Convergence 2004: Auto Electronics Add Digital Mobility

For its first 29 years, the Convergence show has served as a forum for automotive and electronics engineers to come together—to converge—on solutions to the challenges in the automotive industry. Convergence 2004, the 30th anniversary event, recognizes how these endeavors have changed the industry. The show will be held in Detroit, Mich., Oct. 18-20.

The theme, "Vehicle Electronics to Digital Mobility: The Next Generation of Convergence," represents how next-generation electronic and mechatronic systems will replace mechanical systems. Digital mobility means using digital data processing to control all vehicle attributes and functions, including ride control, the power train, and navigation. It also means using sophisticated, digital, fast, closed-loop controlled signals to replace analog, slow, open-loop processing.

This is a big change from industry practices. In the past, contributions from electronics designers were primarily related to independent components or subsystems, converting mechanical or hydraulic subsystems to electronic control. That conversion is complete on many cars, say the Convergence 2004 sponsors.

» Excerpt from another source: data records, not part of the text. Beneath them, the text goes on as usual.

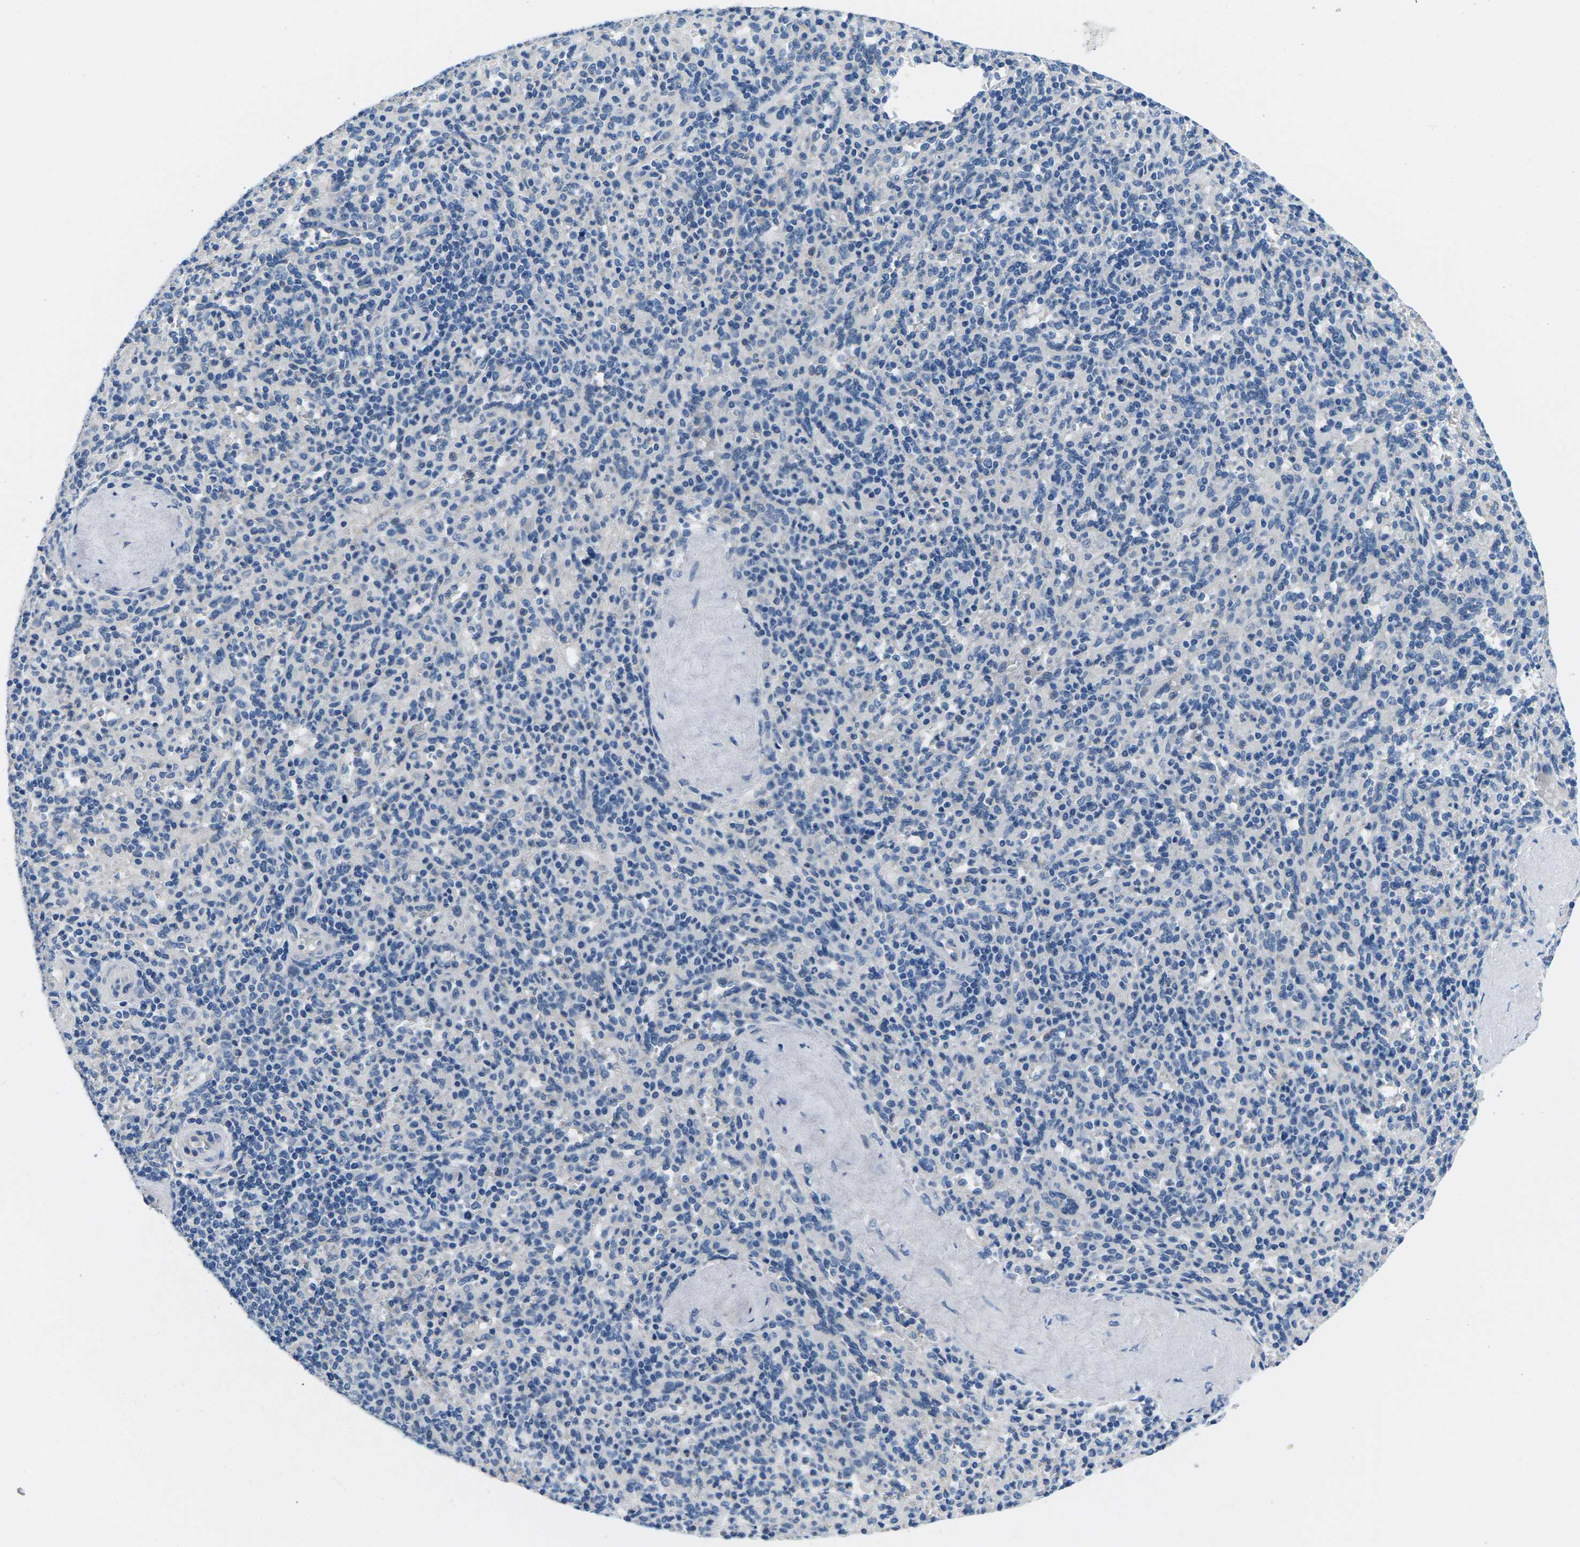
{"staining": {"intensity": "negative", "quantity": "none", "location": "none"}, "tissue": "spleen", "cell_type": "Cells in red pulp", "image_type": "normal", "snomed": [{"axis": "morphology", "description": "Normal tissue, NOS"}, {"axis": "topography", "description": "Spleen"}], "caption": "Immunohistochemistry (IHC) micrograph of unremarkable spleen stained for a protein (brown), which reveals no positivity in cells in red pulp.", "gene": "TSPAN2", "patient": {"sex": "male", "age": 36}}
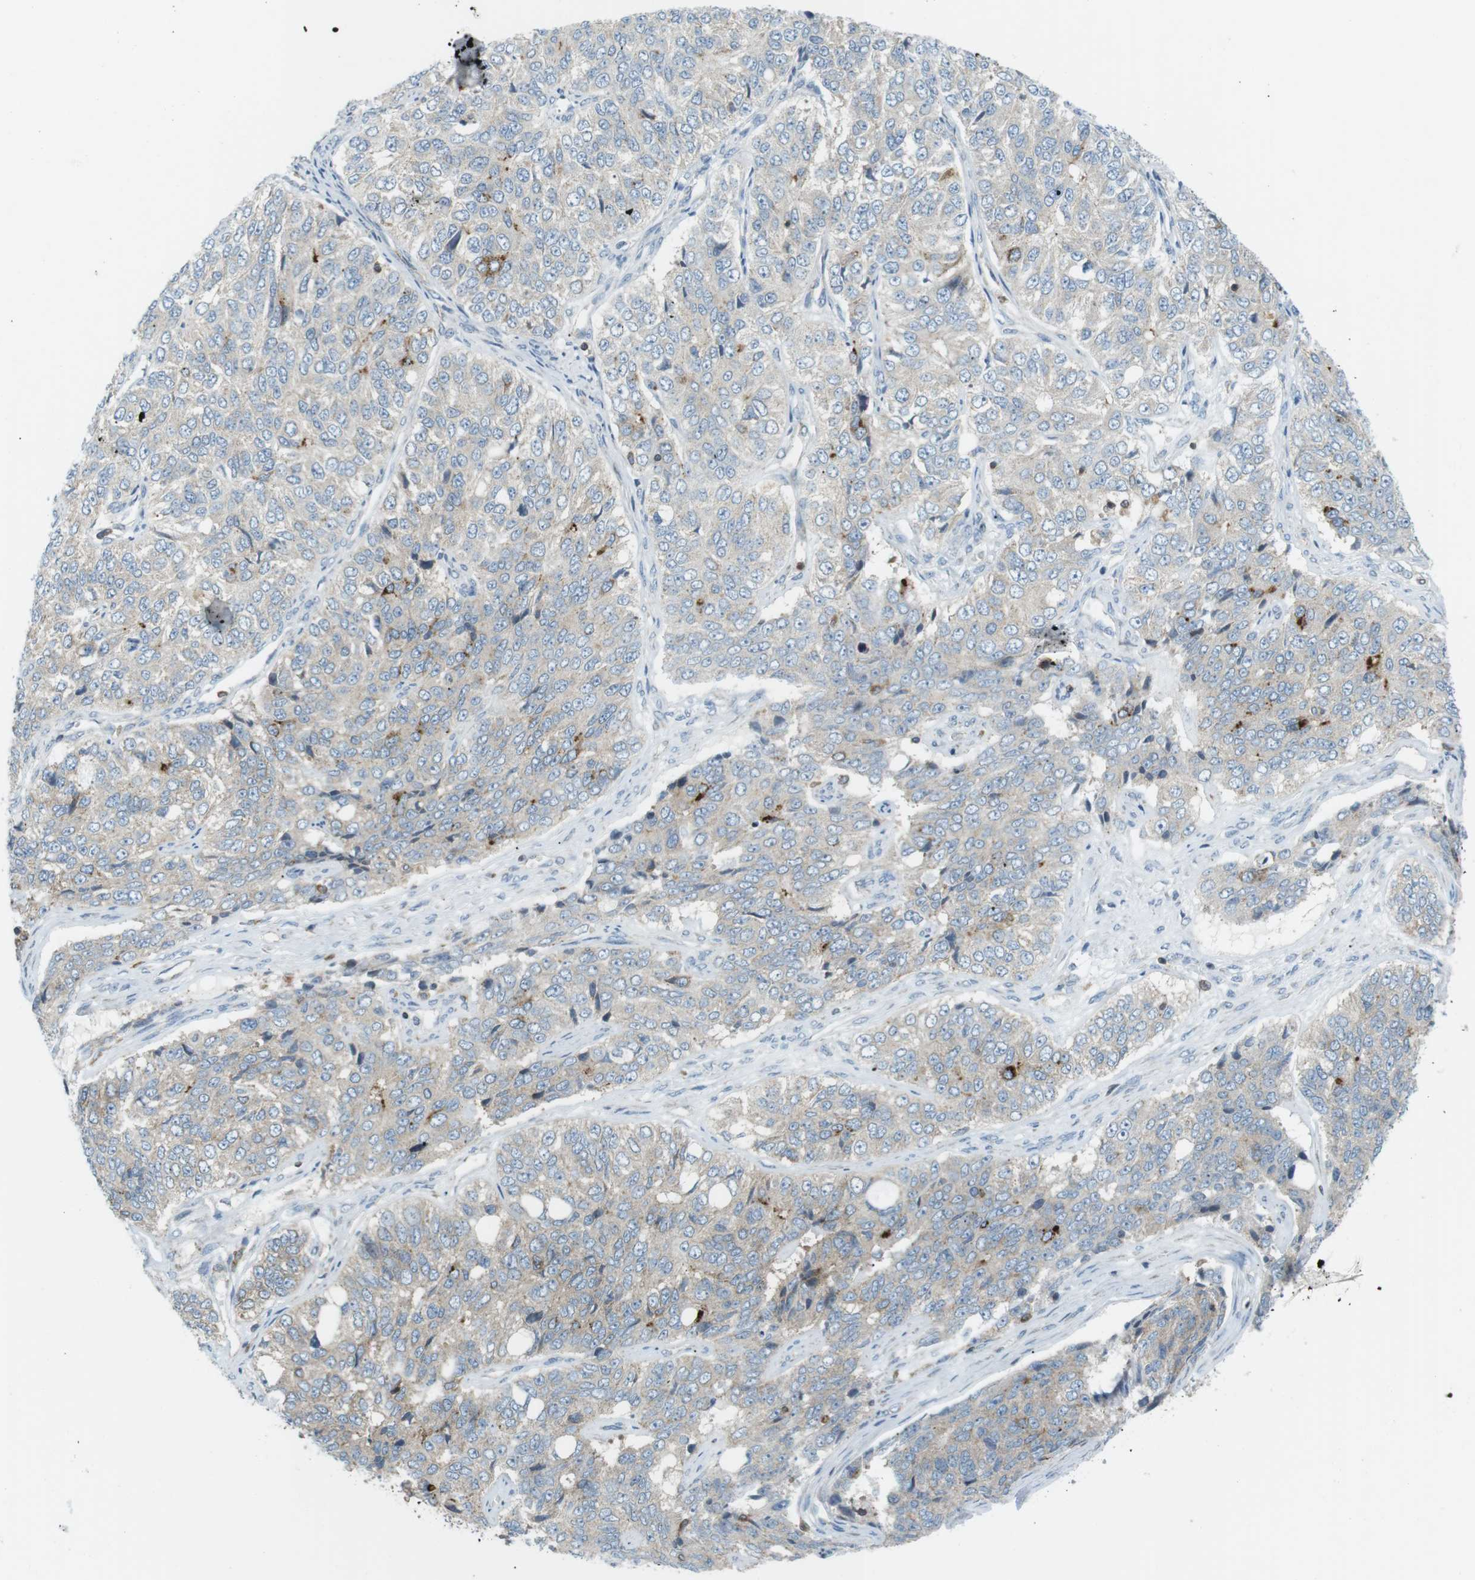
{"staining": {"intensity": "negative", "quantity": "none", "location": "none"}, "tissue": "ovarian cancer", "cell_type": "Tumor cells", "image_type": "cancer", "snomed": [{"axis": "morphology", "description": "Carcinoma, endometroid"}, {"axis": "topography", "description": "Ovary"}], "caption": "Tumor cells are negative for brown protein staining in endometroid carcinoma (ovarian).", "gene": "FLII", "patient": {"sex": "female", "age": 51}}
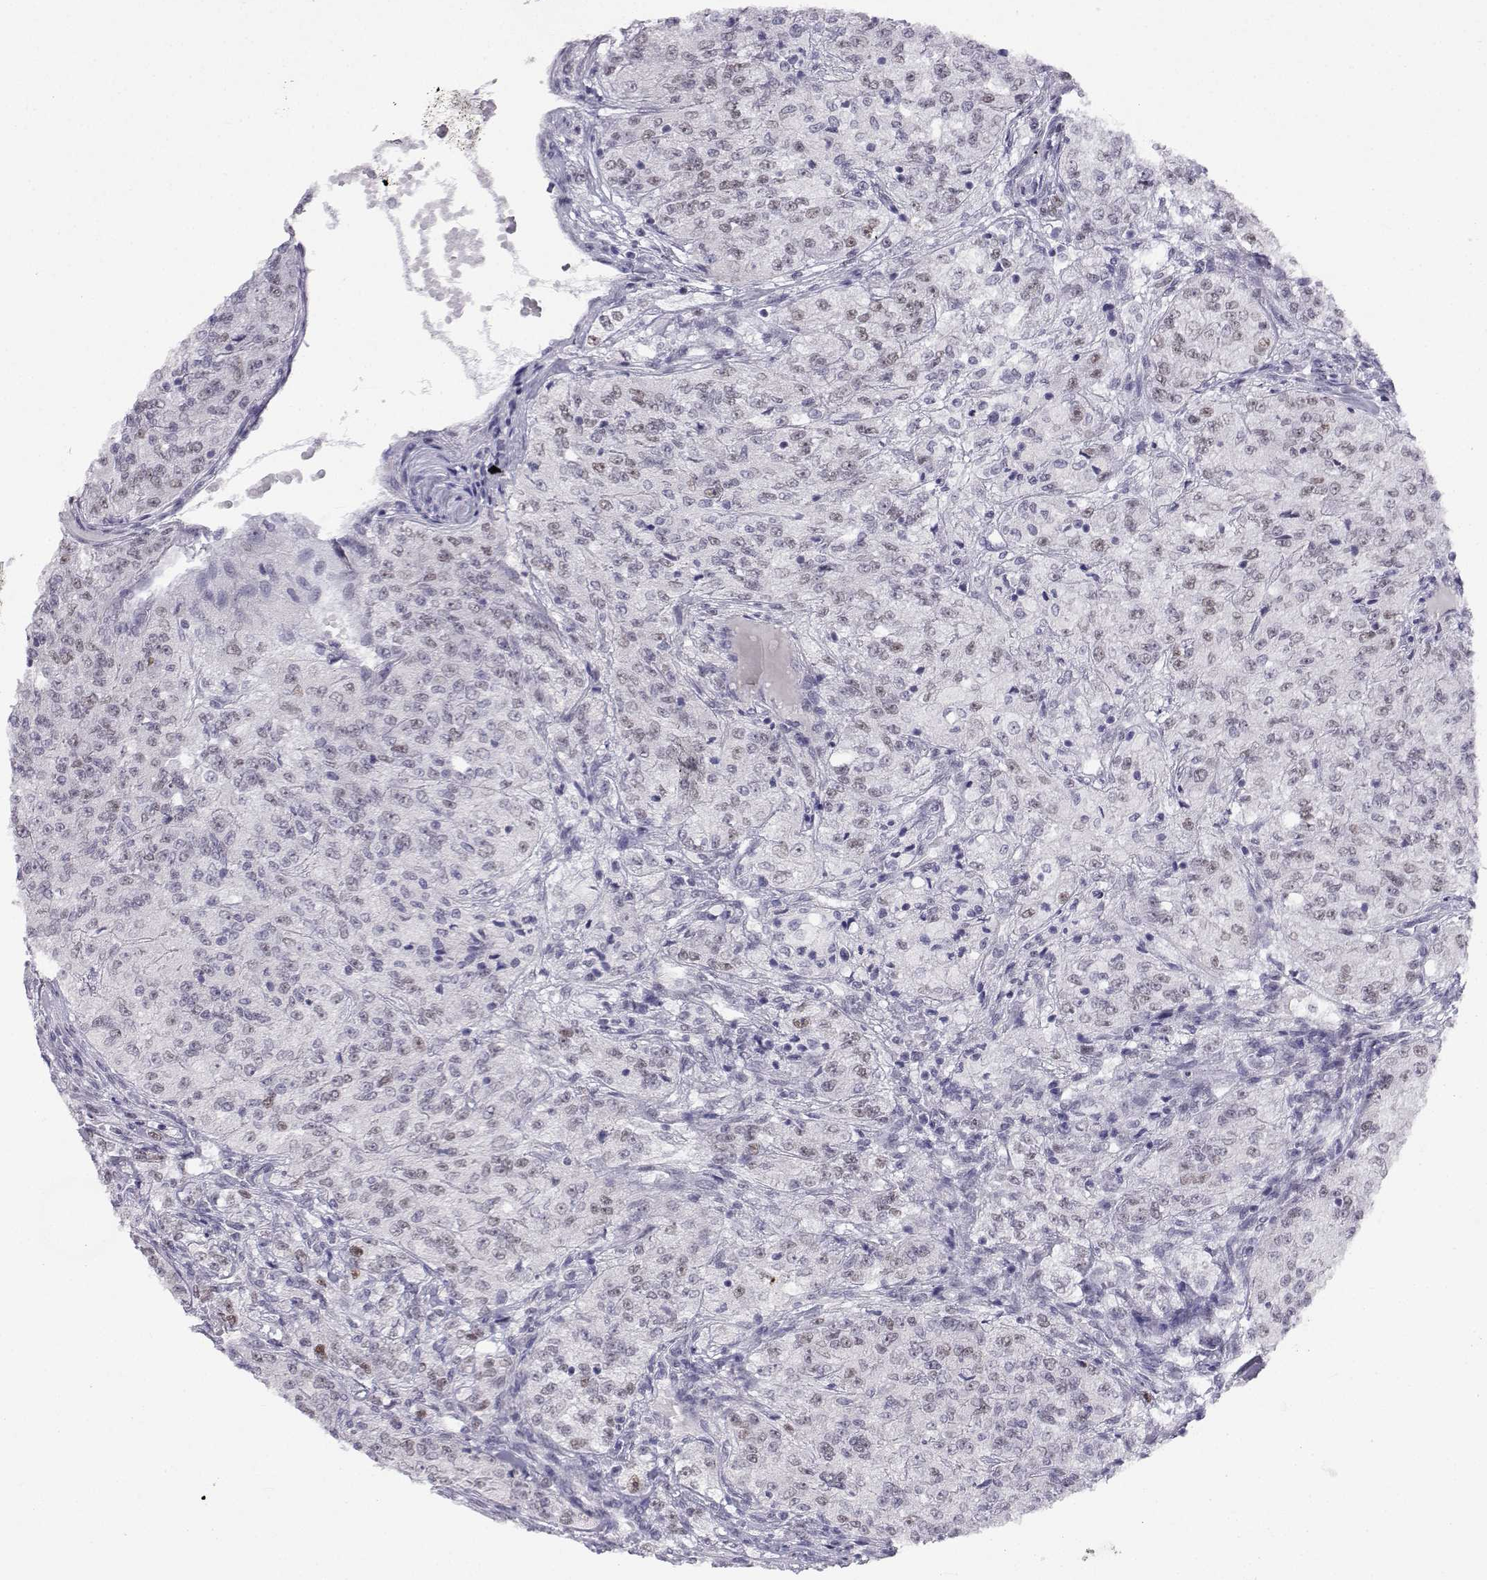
{"staining": {"intensity": "negative", "quantity": "none", "location": "none"}, "tissue": "renal cancer", "cell_type": "Tumor cells", "image_type": "cancer", "snomed": [{"axis": "morphology", "description": "Adenocarcinoma, NOS"}, {"axis": "topography", "description": "Kidney"}], "caption": "An immunohistochemistry (IHC) micrograph of renal cancer (adenocarcinoma) is shown. There is no staining in tumor cells of renal cancer (adenocarcinoma).", "gene": "MED26", "patient": {"sex": "female", "age": 63}}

Moreover, the original analog controls have been converted to primarily digital microprocessor-based controls.

The next step, the sponsors say, is to interconnect all these systems into one interactive vehicle system. With all this capability, the next generation of convergence will move toward intelligent systems and communication networks—that is, digital mobility.

"The success of convergence has helped the auto industry better leverage technology's possibilities," explains Gerhard Schmidt, Convergence 2004 chair. "But now, electronic product innovation curves have shortened, and vehicle life expectations have lengthened. To continue the benefits of convergence and meet consumer demand, both industries must move to reconcile these diverging trends."

This year's event features 86 white papers, 15 technical sessions, three interactive panel discussions, six keynote speakers from leading companies, and more than 185 exhibits by automotive and electronics companies. Three of the paper sessions in particular target the difficult challenge of seamlessly integrating the different vehicle and electronic product life cycles.

"Supply-Chain Management in a Digital World" (session 3) describes how the supply chain must adapt to rapid changes in digital electronics. "Systems Architecture" (session 7) examines automotive software management through standards, methods, processes, support tools, and life cycles. And, "Rate of Change in Electronics vs. Other Industries" (session 15) looks at how the two industries can transfer best practices and reconcile two vastly different rates of change.